Crítica: American Gods – 1° Temporada

Primeiro ano da série mistura religião com fantasia e prende o espectador ao confusionismo.

 

A série inspirada na obra de Neil Gaimain, chegou como uma grande surpresa. Em tempos em que séries mais fantasiosas precisam se provar para o público e para a concorrência, Americn Gods chega provando que há espaço para todos os públicos. Logo no primeiro episódio o espectador já se encanta com uma pequena (muito pequena) porcentagem do vasto universo da série. Somos colocados no nosso universo, porém percebemos que há algo estranho, em seguida somos jogados em um clássico modelo de Jornada Do Herói, o interessante aqui é que essa jornada envolve mais que o personagem “principal” Shadow Moon ( Ricky Whittle), a Jornada do herói envolve o público da série também, e por um motivo aparente, Shadow sente as mesmas dúvidas que os espectadores, o que está acontecendo? Onde eles estão? Como ele fez isso?
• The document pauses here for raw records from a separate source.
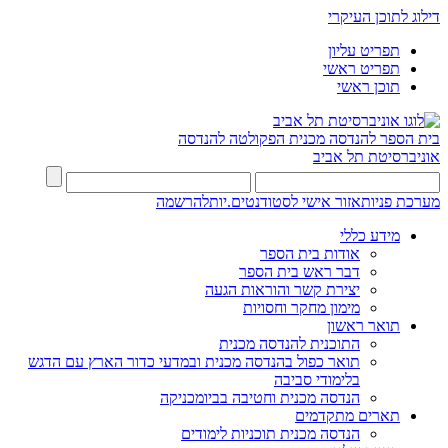
דילוג לתוכן העיקרי
תפריט עליון
תפריט ראשי
תוכן ראשי
בית הספר להנדסה מכנית
הפקולטה להנדסה
אוניברסיטת תל אביב
מערכת פניות
אזור אישי לסטודנטים.יות
להרשמה
מידע כללי
אודות בית הספר
דבר ראש בית הספר
יצירת קשר והוראות הגעה
מימון מחקר וחסויות
תואר ראשון
התוכנית להנדסה מכנית
תואר כפול בהנדסה מכנית ובמדעי כדור הארץ עם הדגש
בלימודי סביבה
הנדסה מכנית וחטיבה בביומכניקה
תארים מתקדמים
הנדסה מכנית תוכניות לימודים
Tudo isso é recorrente durante os 7 primeiros episódios, Enquanto Shadow tenta descobrir o porque, onde, e quando da situação, o espectador tenta juntar as peças mas desiste devido a um vasto numero de personagens e mitologias diferentes.

 

 A Produção da série é extraordinária, logo nos primeiros 3 minutos, temos um nível de violência aka Tarantino, a violência se estende durante toda a temporada, porém amenizada, e quando ela retorna o espectador vibra, anseia por mais. Desde excepcional fotografia até a trilha sonora, temos uma experiência Cinematográfica, em alguns episódios como por exemplo o 5° episódio Lemon Scented You na qual ficamos em uma tensão extremamente bem filmada, e com efeitos especiais de tirar o folego.

 

Todo o elenco aqui está quase perfeito, Ian Mcshane (MR. Wednesday) trás elegância malemolência e um pouco de maldade para seu personagem, já Ricky Whittle, trás um personagem confuso e seguro, o elenco de apoio também cumpre bem seu papel, destaque para  Gillian Anderson (Media) que mistura o charme e a elegancia sem ser sexualizada, Crispin Glover (MR. World) também surpreende, e trás um personagem maléfico, com um olhar insano. Por outro lado dois atores estão pessimamente escalados. dentre eles  Emily Browning que interpreta Laura Moon, a personagem tem uma trama interessante, porém a atriz não consegue trazer a tona o peso necessário, assim como Bruce Langley (Technical Boy), que exagera nas caras e bocas de seu personagem.

 

Um dos grandes erros da série, é ser muito confusa para o espectador causal, a própria produção entendeu e corrigiu o erro quando no último episódio trás diálogos totalmente expositivos, isso não atrapalha o fluxo da série, mas não era necessário. Já o grande acerto, é abordar a Religião, Homosexualidae, e Racismo de formas descaradas, sem medo de criticar religiões, e até mesmo de mostrar sem pudor o poder afro americano na construção dos Estados Unidos.

 

American Gods ainda não é a nova Game Of Thrones, mas podemos afirmar que a série está muito próxima de alcançar o atual sucesso da HBO.